▶ Extracted information
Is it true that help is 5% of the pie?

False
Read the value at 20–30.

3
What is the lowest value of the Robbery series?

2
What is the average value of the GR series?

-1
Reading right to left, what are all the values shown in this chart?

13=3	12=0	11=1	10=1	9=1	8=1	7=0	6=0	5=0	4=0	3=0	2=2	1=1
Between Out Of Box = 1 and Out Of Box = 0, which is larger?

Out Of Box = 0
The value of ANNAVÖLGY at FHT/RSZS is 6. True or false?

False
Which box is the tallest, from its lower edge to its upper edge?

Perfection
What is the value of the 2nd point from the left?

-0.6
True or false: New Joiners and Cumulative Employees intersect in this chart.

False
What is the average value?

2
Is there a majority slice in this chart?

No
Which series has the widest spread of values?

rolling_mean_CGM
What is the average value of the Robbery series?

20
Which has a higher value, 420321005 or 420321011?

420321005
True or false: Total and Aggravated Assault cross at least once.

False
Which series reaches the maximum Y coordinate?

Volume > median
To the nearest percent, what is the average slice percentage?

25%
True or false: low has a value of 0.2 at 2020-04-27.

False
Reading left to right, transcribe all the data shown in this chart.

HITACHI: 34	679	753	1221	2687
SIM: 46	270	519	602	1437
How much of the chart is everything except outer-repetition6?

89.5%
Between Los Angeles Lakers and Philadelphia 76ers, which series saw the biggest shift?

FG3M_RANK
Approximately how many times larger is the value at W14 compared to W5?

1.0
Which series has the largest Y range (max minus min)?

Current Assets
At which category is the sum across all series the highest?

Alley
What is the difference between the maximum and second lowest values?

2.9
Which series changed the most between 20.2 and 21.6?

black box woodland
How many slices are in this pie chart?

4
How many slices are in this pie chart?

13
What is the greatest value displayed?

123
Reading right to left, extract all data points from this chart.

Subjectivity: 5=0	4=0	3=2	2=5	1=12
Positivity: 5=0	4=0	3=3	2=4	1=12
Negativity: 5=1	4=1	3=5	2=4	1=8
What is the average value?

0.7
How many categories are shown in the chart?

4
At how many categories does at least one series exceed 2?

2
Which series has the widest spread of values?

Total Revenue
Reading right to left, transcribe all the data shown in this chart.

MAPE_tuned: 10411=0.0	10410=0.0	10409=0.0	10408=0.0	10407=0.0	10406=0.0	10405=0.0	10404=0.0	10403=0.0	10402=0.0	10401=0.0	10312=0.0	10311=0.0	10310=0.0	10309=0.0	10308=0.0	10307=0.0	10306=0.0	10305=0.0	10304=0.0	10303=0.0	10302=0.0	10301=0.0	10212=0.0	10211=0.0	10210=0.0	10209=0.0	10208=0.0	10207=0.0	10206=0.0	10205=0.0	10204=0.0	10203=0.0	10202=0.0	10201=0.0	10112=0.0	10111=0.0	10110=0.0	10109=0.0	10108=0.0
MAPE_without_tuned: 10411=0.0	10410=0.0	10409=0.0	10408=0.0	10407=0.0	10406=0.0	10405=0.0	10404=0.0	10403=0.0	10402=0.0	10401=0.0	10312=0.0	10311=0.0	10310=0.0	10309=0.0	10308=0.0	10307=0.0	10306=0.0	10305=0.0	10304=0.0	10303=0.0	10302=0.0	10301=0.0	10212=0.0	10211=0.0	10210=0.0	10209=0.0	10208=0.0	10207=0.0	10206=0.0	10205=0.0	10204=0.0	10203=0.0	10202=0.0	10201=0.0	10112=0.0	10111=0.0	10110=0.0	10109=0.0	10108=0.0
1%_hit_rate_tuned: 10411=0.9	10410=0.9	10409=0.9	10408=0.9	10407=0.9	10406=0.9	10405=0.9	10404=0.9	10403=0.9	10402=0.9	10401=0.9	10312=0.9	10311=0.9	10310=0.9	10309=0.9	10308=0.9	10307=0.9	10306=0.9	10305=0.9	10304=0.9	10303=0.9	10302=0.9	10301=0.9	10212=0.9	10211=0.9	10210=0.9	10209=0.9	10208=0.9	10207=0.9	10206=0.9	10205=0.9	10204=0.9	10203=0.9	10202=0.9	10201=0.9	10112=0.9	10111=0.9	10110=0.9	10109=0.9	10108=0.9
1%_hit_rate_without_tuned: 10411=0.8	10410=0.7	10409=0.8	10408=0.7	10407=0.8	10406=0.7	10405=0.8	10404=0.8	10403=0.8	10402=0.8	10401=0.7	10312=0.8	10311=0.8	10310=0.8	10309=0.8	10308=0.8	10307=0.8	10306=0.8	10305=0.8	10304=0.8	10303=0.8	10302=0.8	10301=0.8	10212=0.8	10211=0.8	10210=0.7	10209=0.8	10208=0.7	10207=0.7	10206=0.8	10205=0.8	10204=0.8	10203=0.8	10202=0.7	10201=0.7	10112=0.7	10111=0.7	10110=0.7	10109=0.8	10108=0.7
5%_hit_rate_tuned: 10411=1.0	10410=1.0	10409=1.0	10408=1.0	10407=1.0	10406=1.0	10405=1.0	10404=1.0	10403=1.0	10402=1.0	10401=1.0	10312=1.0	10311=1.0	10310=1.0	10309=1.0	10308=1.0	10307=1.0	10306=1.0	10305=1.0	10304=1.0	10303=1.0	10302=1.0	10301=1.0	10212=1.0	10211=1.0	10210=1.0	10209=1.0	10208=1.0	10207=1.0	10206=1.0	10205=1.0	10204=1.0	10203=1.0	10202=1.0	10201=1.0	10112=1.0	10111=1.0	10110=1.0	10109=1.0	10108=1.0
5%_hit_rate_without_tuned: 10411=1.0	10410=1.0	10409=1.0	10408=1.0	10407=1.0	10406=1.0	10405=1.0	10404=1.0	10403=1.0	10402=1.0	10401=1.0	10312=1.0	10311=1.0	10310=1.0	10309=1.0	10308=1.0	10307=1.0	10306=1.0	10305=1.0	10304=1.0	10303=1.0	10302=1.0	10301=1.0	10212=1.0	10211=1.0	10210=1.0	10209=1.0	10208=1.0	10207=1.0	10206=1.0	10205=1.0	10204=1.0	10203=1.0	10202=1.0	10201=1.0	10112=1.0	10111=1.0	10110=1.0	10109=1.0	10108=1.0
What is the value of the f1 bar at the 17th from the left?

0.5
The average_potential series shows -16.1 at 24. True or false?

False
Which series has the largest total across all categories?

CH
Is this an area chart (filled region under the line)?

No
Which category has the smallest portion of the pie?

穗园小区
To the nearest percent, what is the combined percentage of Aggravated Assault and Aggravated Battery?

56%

▶ What is being asked
How many lines of the items above contain the string "percent"? Reply with the number alone.

▶ Written answer
2